TEXTO DE APOIO
União: Calamidade Pública e as Regras Fiscais¹

Diante da pandemia do Covid-19 a União decretou Estado de Calamidade Pública. Primeiramente é importante saber o que caracteriza essa situação. Segundo decreto federal³ , trata-se de situação anormal, provocada por desastres, causando danos e prejuízos que impliquem o comprometimento substancial da capacidade de resposta do poder público do ente atingido.

Pela definição se verifica que o estado de calamidade pública é decretado por governantes em situações reconhecidamente anormais, decorrentes de desastres (naturais ou provocados) e que causam danos graves à comunidade, inclusive ameaçando a vida dessa população. É preciso haver pelo menos dois entre três tipos de danos para se caracterizar a calamidade: danos humanos, materiais ou ambientais.

Um fato relevante no modelo brasileiro é que a decretação desse estado é uma prerrogativa reservada para as esferas estadual e municipal, isto é, somente governadores e prefeitos podem decretar calamidade pública. Mas, e o presidente da república, por que não tem essa prerrogativa? Na esfera federal, podem ser decretados apenas dois tipos dos chamados estados de exceção: o estado de defesa e o estado de sítio – que é o mais grave.

Então, no caso do Presidente, por que decretar? Primordialmente para usufruir dos benefícios previstos no artigo 65 da Lei de Responsabilidade Fiscal (LRF):

LRF, Art. 65. Na ocorrência de calamidade pública reconhecida pelo Congresso Nacional, no caso da União, ou pelas Assembleias Legislativas, na hipótese dos Estados e Municípios, enquanto perdurar a situação: (grifo nosso)

I – serão suspensas a contagem dos prazos e as disposições estabelecidas nos arts. 23, 31 e 70;

II – serão dispensados o atingimento dos resultados fiscais e a limitação de empenho prevista no art. 9o.

Parágrafo único. Aplica-se o disposto no caput no caso de estado de defesa ou de sítio, decretado na forma da Constituição.

Assim a principal vantagem, no caso da União, é que uma vez decretada e aprovada pelo Congresso Nacional há suspensão de prazos para cumprimento de limites fiscais estabelecidos na LRF e principalmente o fato do governo ficar desobrigado de fazer contingenciamentos para atingir a meta fiscal.

RELAÇÃO DE DADOS
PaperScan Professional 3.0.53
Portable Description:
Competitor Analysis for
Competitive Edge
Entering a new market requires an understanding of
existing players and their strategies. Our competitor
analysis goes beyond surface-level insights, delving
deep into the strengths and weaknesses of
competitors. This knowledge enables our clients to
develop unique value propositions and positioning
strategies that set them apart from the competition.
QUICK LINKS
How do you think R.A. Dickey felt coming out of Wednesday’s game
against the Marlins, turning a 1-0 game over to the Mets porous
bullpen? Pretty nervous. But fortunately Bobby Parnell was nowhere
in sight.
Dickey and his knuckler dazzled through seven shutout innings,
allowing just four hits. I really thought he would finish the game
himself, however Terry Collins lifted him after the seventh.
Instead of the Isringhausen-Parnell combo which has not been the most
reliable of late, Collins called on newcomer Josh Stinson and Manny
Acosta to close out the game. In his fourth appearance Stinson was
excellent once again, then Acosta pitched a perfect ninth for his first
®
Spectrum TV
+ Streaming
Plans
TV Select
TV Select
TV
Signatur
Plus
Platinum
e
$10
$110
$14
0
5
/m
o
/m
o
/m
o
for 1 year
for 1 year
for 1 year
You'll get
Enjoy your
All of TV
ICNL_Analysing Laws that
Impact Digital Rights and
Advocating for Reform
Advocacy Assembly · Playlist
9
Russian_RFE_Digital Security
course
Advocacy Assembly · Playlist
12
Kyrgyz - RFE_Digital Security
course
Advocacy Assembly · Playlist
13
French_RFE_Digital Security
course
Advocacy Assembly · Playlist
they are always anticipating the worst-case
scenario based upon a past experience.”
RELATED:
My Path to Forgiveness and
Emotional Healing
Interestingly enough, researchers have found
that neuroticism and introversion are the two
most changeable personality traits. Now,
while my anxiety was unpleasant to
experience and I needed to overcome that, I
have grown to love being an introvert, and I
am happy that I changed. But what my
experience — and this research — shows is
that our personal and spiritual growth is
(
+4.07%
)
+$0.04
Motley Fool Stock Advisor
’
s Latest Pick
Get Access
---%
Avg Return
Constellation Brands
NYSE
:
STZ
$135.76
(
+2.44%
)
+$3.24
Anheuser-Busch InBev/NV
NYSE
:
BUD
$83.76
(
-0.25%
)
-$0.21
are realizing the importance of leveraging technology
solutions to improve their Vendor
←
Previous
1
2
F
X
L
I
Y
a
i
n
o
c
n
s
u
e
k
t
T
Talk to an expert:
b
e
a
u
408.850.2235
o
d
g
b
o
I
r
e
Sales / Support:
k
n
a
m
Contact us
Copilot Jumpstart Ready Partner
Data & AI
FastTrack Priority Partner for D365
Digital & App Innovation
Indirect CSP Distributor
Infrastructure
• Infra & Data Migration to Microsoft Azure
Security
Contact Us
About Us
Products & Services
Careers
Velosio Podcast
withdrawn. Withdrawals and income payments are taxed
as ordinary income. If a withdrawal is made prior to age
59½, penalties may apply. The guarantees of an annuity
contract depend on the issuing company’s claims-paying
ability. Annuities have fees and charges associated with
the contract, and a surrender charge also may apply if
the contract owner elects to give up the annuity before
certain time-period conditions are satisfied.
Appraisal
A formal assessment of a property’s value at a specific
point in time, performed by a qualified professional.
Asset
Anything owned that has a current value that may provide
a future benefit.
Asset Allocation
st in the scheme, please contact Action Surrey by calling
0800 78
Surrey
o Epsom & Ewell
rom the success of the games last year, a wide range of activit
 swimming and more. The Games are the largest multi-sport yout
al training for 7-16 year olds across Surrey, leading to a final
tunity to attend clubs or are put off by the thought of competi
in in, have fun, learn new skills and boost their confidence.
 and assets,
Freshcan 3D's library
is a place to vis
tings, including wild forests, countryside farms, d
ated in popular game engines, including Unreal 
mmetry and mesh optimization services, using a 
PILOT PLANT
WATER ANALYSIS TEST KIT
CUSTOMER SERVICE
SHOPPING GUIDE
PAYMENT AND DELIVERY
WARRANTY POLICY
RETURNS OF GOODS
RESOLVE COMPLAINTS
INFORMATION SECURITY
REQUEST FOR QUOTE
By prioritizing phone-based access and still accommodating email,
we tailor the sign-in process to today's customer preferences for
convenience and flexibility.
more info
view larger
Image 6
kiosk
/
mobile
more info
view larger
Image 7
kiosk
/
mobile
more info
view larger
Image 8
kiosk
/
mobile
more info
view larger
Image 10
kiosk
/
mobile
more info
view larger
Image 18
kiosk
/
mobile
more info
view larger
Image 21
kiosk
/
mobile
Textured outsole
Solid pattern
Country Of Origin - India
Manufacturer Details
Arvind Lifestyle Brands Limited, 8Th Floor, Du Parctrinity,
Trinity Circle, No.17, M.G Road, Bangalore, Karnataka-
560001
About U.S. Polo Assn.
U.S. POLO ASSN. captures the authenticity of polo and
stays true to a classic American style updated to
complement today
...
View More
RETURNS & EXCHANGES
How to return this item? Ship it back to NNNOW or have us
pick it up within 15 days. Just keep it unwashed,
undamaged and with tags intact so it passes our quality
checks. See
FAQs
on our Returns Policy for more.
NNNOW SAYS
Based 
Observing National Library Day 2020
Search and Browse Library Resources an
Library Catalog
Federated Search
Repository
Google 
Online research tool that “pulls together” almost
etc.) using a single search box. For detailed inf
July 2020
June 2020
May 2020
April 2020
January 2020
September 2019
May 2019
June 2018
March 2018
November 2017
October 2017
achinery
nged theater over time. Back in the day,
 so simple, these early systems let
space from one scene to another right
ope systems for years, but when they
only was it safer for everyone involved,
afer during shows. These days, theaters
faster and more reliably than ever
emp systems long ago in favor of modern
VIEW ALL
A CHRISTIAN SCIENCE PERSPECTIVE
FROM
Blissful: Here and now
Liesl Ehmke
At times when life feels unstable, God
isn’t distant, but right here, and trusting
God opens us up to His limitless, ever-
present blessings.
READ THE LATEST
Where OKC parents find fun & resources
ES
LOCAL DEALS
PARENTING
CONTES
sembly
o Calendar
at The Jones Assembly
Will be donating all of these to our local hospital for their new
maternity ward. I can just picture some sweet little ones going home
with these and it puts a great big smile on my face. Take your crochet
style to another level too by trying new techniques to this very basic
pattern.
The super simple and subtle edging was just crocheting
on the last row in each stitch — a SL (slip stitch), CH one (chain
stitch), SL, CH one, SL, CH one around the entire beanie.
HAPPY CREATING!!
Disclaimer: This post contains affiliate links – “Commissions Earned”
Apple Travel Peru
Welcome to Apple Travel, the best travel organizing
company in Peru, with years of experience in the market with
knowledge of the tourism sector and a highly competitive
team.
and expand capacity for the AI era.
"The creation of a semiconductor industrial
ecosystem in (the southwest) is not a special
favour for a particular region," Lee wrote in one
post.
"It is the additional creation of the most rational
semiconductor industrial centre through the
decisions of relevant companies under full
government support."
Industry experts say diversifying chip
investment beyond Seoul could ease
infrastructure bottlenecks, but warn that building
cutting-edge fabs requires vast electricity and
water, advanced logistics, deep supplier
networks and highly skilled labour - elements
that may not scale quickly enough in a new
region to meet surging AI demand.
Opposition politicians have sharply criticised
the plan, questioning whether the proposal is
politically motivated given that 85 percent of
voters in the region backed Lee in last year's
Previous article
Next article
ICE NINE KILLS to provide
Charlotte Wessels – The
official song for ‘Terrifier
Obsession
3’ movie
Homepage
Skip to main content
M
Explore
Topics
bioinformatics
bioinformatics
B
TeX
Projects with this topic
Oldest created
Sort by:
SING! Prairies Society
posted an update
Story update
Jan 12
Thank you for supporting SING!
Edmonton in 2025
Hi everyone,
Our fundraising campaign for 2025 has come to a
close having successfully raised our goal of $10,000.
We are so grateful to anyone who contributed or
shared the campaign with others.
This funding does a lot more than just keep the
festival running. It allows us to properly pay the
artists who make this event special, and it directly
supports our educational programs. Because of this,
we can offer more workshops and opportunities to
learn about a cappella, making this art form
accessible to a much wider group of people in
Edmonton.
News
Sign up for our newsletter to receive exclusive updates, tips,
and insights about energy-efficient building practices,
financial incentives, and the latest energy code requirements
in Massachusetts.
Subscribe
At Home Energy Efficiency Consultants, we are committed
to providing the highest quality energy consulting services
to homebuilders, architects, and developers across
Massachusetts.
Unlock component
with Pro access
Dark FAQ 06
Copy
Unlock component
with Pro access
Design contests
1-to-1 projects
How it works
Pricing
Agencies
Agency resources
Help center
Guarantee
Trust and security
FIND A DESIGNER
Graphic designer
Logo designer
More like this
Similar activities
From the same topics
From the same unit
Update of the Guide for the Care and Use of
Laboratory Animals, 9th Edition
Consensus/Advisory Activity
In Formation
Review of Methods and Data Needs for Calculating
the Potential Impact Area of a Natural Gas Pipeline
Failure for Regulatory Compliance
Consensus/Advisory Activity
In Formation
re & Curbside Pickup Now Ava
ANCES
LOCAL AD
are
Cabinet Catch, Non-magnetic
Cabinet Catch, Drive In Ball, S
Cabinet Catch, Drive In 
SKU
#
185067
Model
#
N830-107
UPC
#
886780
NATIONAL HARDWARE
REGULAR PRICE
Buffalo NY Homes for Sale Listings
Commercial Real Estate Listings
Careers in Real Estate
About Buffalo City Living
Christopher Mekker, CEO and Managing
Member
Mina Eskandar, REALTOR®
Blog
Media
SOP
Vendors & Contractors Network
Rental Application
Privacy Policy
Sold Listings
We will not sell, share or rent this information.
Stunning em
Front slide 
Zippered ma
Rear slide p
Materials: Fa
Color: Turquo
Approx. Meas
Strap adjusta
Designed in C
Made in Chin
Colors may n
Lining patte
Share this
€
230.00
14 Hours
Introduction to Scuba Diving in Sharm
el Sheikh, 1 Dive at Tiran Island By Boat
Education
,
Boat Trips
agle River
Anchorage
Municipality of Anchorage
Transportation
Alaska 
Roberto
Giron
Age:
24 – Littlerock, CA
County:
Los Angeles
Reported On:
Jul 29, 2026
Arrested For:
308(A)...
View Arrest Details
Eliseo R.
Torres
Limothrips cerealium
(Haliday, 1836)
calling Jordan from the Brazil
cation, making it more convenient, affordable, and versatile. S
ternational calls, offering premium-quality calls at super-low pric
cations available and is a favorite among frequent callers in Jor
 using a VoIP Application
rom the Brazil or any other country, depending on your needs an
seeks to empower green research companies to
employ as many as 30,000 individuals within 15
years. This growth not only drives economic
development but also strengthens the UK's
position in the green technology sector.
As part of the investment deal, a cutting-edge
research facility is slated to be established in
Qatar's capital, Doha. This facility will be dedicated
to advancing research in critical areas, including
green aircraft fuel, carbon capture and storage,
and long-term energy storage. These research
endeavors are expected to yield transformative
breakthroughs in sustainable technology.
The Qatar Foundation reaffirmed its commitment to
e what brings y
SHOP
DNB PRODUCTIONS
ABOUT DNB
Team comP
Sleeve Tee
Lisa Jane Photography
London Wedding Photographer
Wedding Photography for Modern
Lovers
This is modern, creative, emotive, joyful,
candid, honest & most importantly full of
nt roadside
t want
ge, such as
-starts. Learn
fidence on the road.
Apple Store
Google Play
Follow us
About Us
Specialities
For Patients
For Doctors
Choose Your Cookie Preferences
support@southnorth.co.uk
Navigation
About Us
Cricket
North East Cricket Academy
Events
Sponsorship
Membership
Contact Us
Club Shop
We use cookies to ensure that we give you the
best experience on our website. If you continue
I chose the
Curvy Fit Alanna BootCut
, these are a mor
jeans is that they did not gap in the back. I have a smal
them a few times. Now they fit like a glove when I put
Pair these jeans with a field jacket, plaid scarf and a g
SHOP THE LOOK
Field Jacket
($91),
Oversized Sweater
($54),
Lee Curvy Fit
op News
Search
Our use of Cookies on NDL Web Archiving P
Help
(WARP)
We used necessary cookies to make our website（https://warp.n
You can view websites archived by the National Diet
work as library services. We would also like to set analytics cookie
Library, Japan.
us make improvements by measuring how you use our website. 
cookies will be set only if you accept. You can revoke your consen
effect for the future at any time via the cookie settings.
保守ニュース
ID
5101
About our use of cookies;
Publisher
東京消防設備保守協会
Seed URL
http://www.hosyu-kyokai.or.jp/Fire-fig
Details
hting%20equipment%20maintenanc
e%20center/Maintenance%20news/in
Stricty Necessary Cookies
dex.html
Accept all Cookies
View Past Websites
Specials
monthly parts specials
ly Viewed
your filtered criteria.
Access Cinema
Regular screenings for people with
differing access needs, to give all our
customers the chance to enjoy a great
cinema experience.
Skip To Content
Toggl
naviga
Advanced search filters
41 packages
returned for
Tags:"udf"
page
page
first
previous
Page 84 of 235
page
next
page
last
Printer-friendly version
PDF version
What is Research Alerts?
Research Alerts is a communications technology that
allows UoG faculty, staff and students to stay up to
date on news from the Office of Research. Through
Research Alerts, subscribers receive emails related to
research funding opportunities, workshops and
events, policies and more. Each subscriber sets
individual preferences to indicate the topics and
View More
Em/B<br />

QUESTÕES A RESPONDER
(a) Indique se cada afirmação abaixo está de acordo com o texto sobre calamidade pública, respondendo sim ou não e citando literalmente as palavras do texto que decidem a questão. (i) Apenas governadores e prefeitos podem decretar calamidade pública. (ii) O estado de defesa é mais grave que o estado de sítio. (iii) Para caracterizar a calamidade, bastam danos de um dos três tipos.
(b) Transcreva, sem nenhuma alteração, tudo o que vai de "Então, no caso" até "situação: (grifo nosso)" no texto sobre calamidade pública.

GABARITO
(a)
(i) Sim: "somente governadores e prefeitos podem decretar calamidade pública".
(ii) Não: "o estado de defesa e o estado de sítio – que é o mais grave".
(iii) Não: "É preciso haver pelo menos dois entre três tipos de danos para se caracterizar a calamidade".

(b)
Então, no caso do Presidente, por que decretar? Primordialmente para usufruir dos benefícios previstos no artigo 65 da Lei de Responsabilidade Fiscal (LRF):

LRF, Art. 65. Na ocorrência de calamidade pública reconhecida pelo Congresso Nacional, no caso da União, ou pelas Assembleias Legislativas, na hipótese dos Estados e Municípios, enquanto perdurar a situação: (grifo nosso)